Irish Setter Training
Foote is quick to dispel one common misconception about the breed: “Irish Setters are not stupid,” he says. “They are intelligent and quick to learn new things.”
That said, they can also be independent. That independence, paired with their playful nature, means it’s especially important to keep training sessions fun, and reward your pup handsomely with praise and healthy dog treats. Be patient, consistent, and positive, and you’ll end up with the nicely mannered Irish Setter you’re aiming for.
Fun Activities for Irish Setters
Playing fetch (or any game)
Working as therapy dogs
Spending time with family
Irish Setter Grooming Guide
To keep the Irish Setter’s signature coat looking sleek and glossy, regular grooming is required in the form of daily (or at least 2-3 times a week) brushing to prevent mats, weekly ear cleaning, and a more robust grooming session to trim their toenails and fur each month.
This breed’s skin does not usually require special care. But if you notice dryness, redness, or other changes, that’s a cue to talk to your veterinarian.
“Maintaining their coats is important to keep them from developing mats,” Alleyne says. “It is important that they receive regular brushing and grooming on a consistent schedule.”
For pets (as opposed to show dogs), grooming can be done monthly by a professional. But, Foote says, if you have the right grooming tools and understand what to do, you can probably manage the upkeep yourself.
Weekly ear checks and cleaning are recommended for Irish Setters. “They can be prone to allergies, especially associated with ears, which can lead to infections,” says Alleyne. If you notice redness or odor, or if your dog starts scratching her ears, shaking her head, or frequently tilting her head, discuss the potential of infection with your veterinarian.

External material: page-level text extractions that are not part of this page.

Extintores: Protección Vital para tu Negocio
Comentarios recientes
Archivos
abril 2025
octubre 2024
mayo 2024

Considerations for Pet Parents
“People new to the breed frequently underestimate how big that little puppy is going to become,” says Foote. Underestimating the amount of time, attention, and interaction they’ll require is also common.

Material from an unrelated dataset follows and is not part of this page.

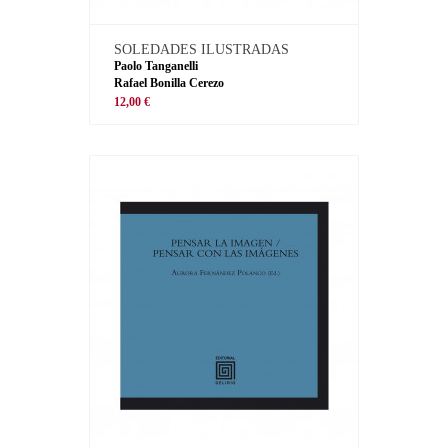
SOLEDADES ILUSTRADAS
Paolo Tanganelli
Rafael Bonilla Cerezo
12,00 €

Regular, consistent grooming is a must, so it’s best to look at that as special bonding time with your new best friend.
Irish Setter FAQs
Is an Irish Setter a good family dog?
Absolutely. Irish Setters love to play with family members of all ages. They are sweet and affectionate, and are generally happy to be involved in whatever their people want to do. Just keep in mind that they can be exceptionally enthusiastic, so they’re best suited for active families who want to include them in the fun and games.
Is an Irish Setter a smart dog?
Yes! This is an intelligent breed that learns quickly. However, as a member of the sporting group, the pups were bred to be independent thinkers. So, when it comes to your positive reinforcement training, keep things short, interesting, and fun to keep her attention.

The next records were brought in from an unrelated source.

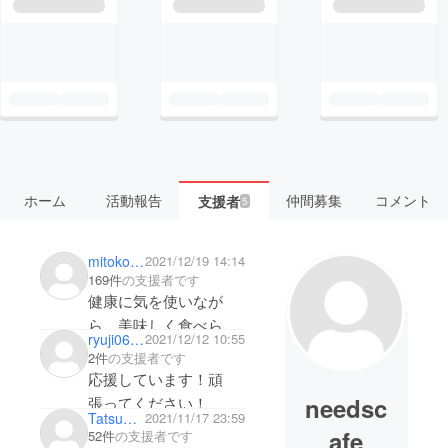
ホーム
活動報告
仲間募集
コメント
支援者
5
mitokon119
2021/12/19 14:14
169件
の支援者です
健康に気を使いなが
ら、美味しく食べられ
ryuji0624
2021/12/12 10:55
るお菓子は素晴らしい
2件
の支援者です
と思います♪
応援しています！頑
ぜひ、この思いと商品
needsc
張ってください！
Tatsu_14
2021/11/17 23:59
が広がる手助けを、微
afe
52件
の支援者です
力ですが支援します！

Do Irish Setters bark a lot?
No, Irish Setters are not generally big barkers. They alert when something is happening, but nuisance barking is unlikely to be a problem with this breed.
What’s the difference between Irish Setters vs. Irish Red and White Setters?
Setters, in general, got their name for the way they show a hunter they’ve found a bird, which is by “setting” down on their belly. There are multiple types of Setters, and all Setter breeds (including the Gordon Setter, the English Setter, the Irish Setter, and the Irish Red and White Setter) are officially separate breeds.
The differences between Irish Setters and Irish Red and White Setters, specifically, largely come down to appearance. Irish Red and White Setters are shorter and stockier than Irish Setters—and, as their name suggests, they wear a coat of white with red patches.